What Do We Really Know About Inside Traders..., based on the research of Kenneth R. Ahern at USC.  Here is to me the most interesting bit:
Some aspects come pretty close to what we see in the movies. The average insider trader is 43 years old, and nine out of 10 are male. The practice also seems correlated with some features of recklessness: Insider traders are younger than their associates, less likely to own real estate, and have fewer family members on average. More than half have criminal records, with almost all charges stemming from traffic violations.

How a Sunshine Coast financial planner’s death exposed a $100m deception: Mr Halgryn ran a trading syndicate that promised investors returns of up to 24 per cent

Wall Street Journal, Big Win for Tax Whistleblowers as Pair Gets $17.8 Million:
The U.S. Tax Court awarded $17.8 million to a pair of whistleblowers in a decision that significantly expands the scope of what can be claimed in such cases. The ruling for the first time allowed the whistleblowers to get a portion of criminal fines and civil forfeitures in addition to part of the taxes the government recouped because of information they provided...

In Whistleblower 21276-13W v. Commissioner, 147 T.C. ___, No. 4 (2016), here, the Tax Court interpreted the term "collected proceeds" which is the base to which the Whistleblower award percentage is based under § 7623(b) to include the following:

tax restitution $20,000,001
criminal fine $22,050,000;
civil forfeiture $32,081,693

Total $74,131,694

via  the brilliant distiller Jack Townsend Tax Court Includes Title 18 Fines and Forfeitures from Tax Crimes in Whistleblower Collected Proceeds

 

Your over-length appellate brief is chubby and fat: Ninth Circuit Judge Alex Kozinski uses some colorful language in a dissent from an order granting permission to file an oversized appellate brief issued today.

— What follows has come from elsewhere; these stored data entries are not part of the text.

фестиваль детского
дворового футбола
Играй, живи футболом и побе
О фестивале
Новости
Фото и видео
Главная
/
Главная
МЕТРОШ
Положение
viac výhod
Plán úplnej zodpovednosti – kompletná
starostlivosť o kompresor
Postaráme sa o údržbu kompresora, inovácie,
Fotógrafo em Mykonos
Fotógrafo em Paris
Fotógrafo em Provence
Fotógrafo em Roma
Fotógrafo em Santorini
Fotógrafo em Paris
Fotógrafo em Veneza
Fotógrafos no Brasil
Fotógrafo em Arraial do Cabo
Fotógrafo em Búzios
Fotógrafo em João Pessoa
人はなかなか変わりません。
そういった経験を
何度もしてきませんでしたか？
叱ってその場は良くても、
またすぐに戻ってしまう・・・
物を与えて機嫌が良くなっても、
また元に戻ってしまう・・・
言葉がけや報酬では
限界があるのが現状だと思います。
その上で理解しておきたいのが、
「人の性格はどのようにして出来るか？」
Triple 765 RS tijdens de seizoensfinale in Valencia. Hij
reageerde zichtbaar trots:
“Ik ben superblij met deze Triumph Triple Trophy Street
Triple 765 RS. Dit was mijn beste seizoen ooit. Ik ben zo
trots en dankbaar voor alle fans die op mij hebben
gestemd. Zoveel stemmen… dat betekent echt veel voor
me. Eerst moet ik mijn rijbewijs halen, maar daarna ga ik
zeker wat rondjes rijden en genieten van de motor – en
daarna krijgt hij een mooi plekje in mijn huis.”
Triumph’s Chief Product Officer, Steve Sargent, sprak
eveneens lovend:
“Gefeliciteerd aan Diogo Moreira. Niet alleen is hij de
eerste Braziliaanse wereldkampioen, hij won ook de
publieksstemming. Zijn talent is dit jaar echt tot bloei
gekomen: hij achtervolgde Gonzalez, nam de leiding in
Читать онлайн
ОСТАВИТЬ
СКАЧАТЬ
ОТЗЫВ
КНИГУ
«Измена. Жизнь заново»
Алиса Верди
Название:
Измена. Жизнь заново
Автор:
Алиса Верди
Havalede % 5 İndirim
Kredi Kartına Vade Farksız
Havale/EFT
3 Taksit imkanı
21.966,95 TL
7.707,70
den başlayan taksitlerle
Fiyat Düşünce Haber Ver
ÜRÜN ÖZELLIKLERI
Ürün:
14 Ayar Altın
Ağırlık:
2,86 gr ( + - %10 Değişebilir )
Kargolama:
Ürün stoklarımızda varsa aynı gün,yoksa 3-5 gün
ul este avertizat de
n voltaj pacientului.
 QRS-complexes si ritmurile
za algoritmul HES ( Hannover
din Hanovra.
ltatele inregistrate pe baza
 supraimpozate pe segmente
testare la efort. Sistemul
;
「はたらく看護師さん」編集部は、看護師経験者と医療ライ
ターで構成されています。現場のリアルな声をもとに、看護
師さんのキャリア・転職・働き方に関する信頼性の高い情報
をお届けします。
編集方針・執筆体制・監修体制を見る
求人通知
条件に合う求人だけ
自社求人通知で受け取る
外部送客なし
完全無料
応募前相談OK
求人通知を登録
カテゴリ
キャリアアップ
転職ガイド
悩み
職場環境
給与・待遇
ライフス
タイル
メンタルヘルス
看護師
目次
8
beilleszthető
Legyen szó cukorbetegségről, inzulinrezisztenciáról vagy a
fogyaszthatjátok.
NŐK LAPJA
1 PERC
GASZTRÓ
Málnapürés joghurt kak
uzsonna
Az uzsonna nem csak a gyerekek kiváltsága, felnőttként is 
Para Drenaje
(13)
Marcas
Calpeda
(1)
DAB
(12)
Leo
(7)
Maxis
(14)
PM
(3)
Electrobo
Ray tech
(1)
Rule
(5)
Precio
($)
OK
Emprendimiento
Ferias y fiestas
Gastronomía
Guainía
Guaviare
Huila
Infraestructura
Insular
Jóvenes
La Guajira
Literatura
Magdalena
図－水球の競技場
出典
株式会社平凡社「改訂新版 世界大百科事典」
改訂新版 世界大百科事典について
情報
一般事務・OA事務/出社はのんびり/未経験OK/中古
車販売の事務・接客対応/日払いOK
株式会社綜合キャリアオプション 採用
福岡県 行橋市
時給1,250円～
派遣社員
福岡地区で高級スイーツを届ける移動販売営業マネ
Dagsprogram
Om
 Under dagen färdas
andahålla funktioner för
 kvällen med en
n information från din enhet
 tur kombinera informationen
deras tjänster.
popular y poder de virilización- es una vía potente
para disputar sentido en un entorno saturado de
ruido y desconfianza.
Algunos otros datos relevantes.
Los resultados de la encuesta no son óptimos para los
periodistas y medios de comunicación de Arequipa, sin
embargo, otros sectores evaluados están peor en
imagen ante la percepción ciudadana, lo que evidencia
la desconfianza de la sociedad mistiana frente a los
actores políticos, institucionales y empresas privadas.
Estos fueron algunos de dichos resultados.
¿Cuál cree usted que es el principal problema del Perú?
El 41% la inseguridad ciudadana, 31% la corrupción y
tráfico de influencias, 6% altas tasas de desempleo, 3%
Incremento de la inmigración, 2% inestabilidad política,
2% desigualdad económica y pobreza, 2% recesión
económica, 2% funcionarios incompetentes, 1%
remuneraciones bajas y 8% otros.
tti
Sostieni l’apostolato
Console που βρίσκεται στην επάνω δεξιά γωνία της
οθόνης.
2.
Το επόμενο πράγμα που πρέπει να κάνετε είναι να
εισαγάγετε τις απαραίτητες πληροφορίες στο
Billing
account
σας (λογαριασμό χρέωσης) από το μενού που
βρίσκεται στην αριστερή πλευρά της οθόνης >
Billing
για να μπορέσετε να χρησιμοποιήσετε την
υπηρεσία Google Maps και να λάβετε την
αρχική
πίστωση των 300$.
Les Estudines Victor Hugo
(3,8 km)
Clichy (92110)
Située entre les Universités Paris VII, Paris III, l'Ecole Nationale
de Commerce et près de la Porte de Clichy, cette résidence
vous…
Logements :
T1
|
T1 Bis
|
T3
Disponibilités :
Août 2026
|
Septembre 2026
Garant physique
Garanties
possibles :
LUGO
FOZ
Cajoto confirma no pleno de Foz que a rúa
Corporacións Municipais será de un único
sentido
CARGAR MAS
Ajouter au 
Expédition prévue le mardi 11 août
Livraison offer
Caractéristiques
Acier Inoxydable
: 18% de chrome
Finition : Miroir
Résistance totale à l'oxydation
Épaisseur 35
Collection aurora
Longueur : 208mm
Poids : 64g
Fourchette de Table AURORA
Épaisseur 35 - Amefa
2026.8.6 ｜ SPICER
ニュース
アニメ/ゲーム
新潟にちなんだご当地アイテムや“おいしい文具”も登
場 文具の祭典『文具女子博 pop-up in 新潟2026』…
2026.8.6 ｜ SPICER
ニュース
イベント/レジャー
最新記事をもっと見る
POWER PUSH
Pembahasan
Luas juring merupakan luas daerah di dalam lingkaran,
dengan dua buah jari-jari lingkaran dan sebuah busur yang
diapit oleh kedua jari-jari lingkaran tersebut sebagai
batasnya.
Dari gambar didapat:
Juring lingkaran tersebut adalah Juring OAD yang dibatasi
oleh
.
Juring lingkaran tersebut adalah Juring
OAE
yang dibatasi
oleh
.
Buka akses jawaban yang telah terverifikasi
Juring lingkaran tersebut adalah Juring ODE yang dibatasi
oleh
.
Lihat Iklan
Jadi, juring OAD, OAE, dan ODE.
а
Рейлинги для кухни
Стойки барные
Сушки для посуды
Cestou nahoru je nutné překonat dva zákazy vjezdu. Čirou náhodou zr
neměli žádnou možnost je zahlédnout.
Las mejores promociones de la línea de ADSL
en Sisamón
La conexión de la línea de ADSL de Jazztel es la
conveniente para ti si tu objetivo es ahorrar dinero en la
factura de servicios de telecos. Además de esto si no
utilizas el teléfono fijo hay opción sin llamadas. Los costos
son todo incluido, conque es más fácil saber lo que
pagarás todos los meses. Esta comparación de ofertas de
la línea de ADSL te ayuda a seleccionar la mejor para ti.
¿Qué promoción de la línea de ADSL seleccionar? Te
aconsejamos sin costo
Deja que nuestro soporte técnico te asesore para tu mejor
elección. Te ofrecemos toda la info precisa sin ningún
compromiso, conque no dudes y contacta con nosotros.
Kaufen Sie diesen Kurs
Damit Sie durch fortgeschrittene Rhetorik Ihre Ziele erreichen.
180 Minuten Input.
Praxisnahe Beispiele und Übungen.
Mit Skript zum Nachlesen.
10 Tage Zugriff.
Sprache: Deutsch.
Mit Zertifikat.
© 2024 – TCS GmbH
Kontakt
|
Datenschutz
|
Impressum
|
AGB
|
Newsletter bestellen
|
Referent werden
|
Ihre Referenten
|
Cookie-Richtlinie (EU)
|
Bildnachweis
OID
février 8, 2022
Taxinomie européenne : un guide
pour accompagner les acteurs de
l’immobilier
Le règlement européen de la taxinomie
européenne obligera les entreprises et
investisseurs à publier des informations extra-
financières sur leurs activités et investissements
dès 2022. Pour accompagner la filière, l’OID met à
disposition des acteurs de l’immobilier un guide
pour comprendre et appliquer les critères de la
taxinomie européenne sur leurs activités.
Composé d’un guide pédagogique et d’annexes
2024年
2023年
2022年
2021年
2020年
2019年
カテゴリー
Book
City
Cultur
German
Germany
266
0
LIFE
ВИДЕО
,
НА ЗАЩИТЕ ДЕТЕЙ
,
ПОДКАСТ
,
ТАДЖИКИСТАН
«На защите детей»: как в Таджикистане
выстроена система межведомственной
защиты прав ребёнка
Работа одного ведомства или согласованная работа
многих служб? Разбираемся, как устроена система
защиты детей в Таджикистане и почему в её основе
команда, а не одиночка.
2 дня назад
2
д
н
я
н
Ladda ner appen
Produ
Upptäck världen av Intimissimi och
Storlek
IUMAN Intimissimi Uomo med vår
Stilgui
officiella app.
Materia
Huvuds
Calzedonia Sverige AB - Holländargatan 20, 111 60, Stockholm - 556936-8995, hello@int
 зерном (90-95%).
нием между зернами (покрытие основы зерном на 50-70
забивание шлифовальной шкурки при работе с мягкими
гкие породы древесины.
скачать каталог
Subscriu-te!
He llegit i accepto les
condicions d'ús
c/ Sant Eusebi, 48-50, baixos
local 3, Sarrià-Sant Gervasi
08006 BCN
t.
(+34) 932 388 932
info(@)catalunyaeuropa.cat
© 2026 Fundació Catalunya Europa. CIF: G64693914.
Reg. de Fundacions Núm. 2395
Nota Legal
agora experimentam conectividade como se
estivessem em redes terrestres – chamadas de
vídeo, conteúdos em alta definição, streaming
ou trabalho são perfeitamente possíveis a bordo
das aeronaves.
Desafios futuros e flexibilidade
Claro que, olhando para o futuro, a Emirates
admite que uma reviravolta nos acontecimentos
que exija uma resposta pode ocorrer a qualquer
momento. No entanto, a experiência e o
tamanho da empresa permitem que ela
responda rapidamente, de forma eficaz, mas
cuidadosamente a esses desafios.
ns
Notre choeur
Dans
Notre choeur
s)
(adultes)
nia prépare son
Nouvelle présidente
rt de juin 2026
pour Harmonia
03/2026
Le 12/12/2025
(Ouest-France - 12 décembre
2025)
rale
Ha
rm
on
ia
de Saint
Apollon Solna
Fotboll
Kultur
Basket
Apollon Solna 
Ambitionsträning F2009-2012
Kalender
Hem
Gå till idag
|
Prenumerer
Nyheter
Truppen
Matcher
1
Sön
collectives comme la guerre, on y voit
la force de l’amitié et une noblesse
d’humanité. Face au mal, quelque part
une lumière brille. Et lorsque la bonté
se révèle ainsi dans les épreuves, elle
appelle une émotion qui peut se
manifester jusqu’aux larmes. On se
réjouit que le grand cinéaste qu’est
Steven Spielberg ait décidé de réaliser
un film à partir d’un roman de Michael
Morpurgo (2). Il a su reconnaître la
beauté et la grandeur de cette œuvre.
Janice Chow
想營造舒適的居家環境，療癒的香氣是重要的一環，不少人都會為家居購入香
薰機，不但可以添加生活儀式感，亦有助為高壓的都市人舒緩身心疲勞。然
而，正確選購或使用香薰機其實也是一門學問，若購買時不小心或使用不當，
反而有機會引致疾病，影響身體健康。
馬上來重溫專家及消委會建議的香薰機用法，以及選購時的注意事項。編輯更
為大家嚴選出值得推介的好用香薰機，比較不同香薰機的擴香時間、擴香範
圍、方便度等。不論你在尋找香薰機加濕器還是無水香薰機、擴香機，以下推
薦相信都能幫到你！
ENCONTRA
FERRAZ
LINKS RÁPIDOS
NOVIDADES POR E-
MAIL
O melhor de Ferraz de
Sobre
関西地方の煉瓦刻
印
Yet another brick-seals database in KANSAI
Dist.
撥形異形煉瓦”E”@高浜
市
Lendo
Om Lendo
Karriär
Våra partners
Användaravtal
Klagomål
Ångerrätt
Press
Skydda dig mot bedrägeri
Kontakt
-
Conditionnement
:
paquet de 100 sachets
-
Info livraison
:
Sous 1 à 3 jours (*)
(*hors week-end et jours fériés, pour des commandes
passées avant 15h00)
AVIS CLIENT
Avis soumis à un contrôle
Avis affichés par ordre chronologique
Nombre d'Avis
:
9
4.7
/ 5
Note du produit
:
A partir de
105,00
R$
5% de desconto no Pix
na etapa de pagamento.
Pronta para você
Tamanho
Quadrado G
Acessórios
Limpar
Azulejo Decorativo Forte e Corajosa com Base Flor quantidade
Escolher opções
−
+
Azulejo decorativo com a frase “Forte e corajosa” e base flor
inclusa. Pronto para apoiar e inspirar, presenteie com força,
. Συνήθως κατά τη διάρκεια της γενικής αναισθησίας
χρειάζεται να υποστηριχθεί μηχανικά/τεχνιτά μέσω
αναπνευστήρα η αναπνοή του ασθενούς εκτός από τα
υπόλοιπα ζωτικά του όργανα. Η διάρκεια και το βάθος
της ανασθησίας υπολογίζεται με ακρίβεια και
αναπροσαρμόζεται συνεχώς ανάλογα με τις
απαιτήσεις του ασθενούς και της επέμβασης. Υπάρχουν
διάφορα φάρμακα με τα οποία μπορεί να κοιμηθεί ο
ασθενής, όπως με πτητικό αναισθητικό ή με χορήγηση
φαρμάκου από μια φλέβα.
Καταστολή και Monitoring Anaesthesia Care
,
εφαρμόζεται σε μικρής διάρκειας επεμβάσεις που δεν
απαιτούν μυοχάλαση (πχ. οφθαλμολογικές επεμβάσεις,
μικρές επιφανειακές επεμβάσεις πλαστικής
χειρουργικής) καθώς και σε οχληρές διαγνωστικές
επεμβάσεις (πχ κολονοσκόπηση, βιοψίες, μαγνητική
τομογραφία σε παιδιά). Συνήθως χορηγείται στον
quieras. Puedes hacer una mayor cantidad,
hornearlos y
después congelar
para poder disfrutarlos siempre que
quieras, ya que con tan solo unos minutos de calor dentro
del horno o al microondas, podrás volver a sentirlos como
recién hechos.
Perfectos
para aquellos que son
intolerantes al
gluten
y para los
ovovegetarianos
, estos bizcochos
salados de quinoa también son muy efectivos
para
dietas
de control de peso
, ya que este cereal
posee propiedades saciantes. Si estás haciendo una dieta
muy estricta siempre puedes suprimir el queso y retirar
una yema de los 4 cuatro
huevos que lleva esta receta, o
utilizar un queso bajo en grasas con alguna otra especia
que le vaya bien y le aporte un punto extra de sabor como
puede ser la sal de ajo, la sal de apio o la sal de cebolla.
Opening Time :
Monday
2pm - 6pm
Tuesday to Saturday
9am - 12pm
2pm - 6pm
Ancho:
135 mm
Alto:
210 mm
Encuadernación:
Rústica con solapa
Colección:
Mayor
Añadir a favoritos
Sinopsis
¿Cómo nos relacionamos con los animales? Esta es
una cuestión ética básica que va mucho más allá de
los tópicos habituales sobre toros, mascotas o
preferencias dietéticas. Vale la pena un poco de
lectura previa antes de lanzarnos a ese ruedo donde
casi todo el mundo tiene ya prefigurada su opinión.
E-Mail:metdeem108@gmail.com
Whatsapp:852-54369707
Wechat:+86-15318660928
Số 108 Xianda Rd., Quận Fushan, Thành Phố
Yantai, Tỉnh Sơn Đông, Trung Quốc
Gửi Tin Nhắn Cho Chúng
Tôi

Judge Kozinski's dissent concludes:
For my part, I don't feel bound to read beyond the 14,000 words allowed by our rules, so I won't read past page 66 of the state's brief. If counsel for the state wishes me to consider any argument in the remaining portion of her brief, she should feel free to file a substitute brief, no longer than 14,000 words, which I will read in lieu of her oversized brief, so long as it is filed no later than 7 days from the date of this order.

 

US: 100 days and who's counting ...

On Saturday, the U.S. presidential race reached the 100-days-until-Election-Day mark, which traditionally is a popular time to look forward (or backward) in American politics. What do political writers predict? "It’s going to be the nastiest 99 days you have ever seen in a political campaign," wrote The Washington Post's Chris Cillizza on Sunday. Fact-checkers are chasing down the facts behind "outrageous" claims in political ads.  Journalism experts have advice for fact-checkers entering the battle. The co-founder of Snopes says "the bilge keeps coming faster than you can pump" these days. And The Hill says the only winner so far is the pocket-sized version of the U.S. Constitution.